▸ **Short problem**: Please print every line of the items below word for word, leaving out the pictures.
........
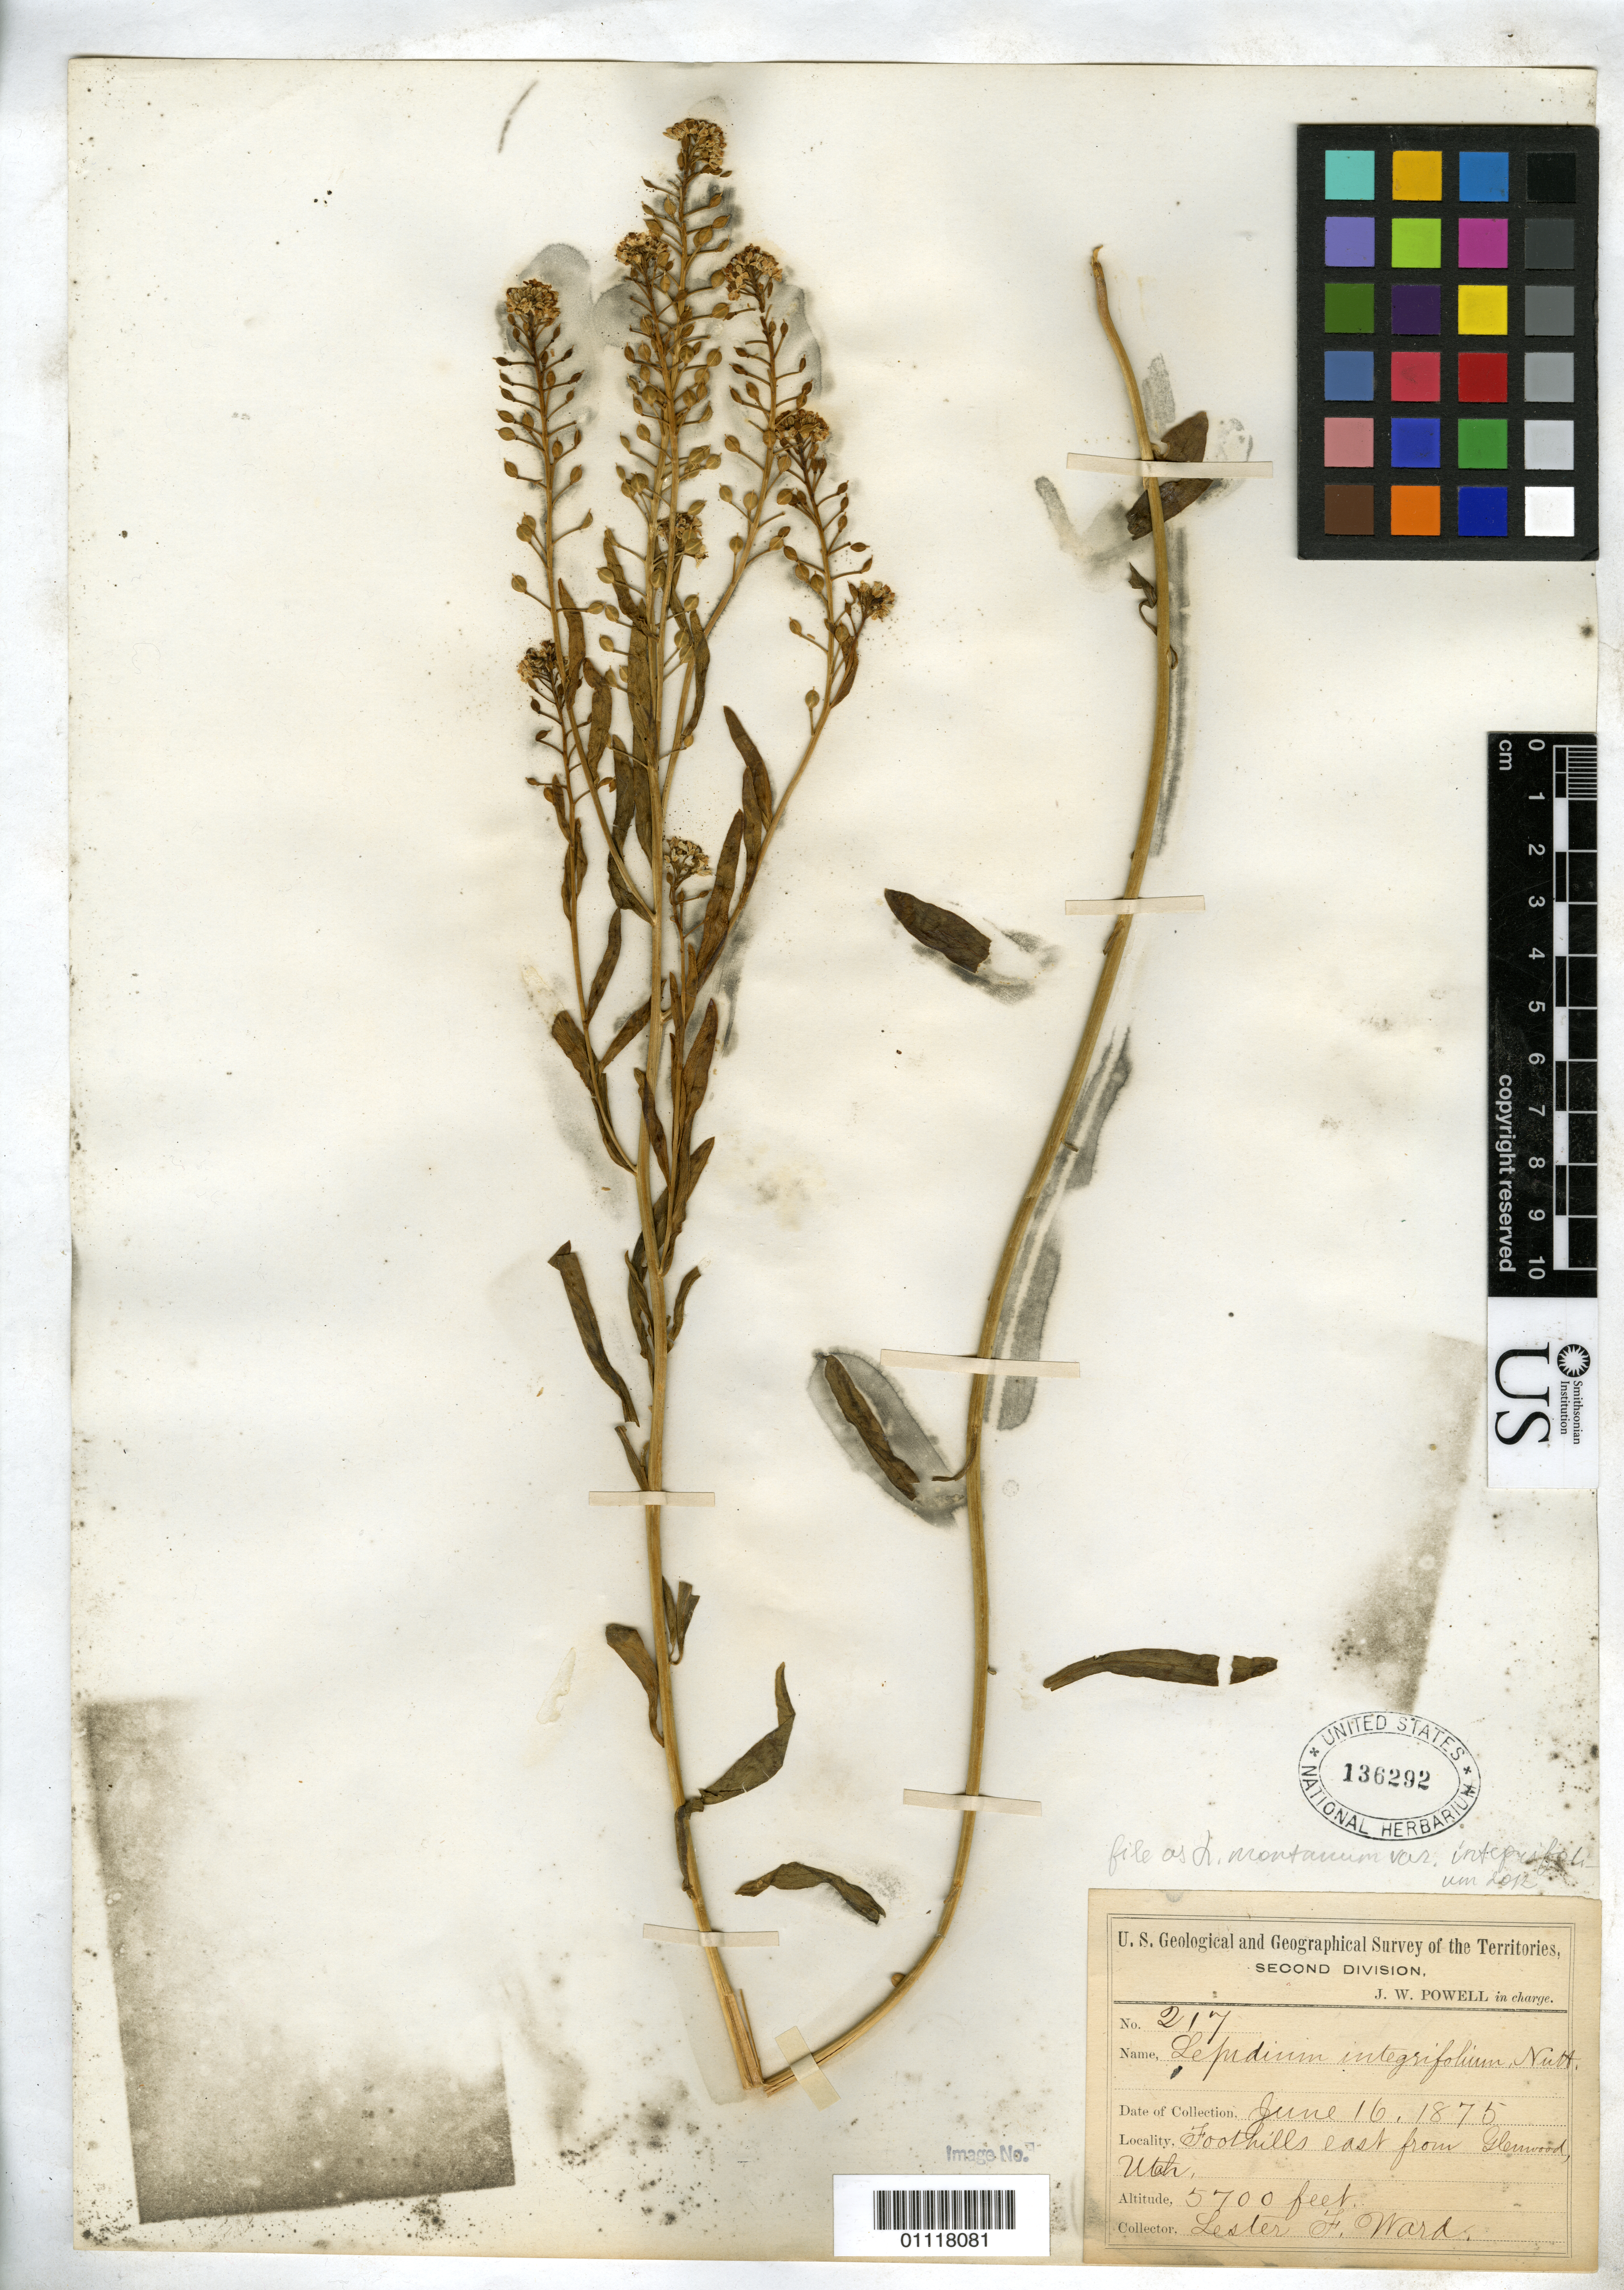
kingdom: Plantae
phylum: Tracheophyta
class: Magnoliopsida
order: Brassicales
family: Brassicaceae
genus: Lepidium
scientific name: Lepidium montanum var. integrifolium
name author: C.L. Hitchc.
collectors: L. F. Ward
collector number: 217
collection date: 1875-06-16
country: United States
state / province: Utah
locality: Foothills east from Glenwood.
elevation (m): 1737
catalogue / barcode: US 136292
........
▸ **Result of this task**:
kingdom: Plantae
phylum: Tracheophyta
class: Magnoliopsida
order: Brassicales
family: Brassicaceae
genus: Lepidium
scientific name: Lepidium montanum var. integrifolium
name author: C.L. Hitchc.
collectors: L. F. Ward
collector number: 217
collection date: 1875-06-16
country: United States
state / province: Utah
locality: Foothills east from Glenwood.
elevation (m): 1737
catalogue / barcode: US 136292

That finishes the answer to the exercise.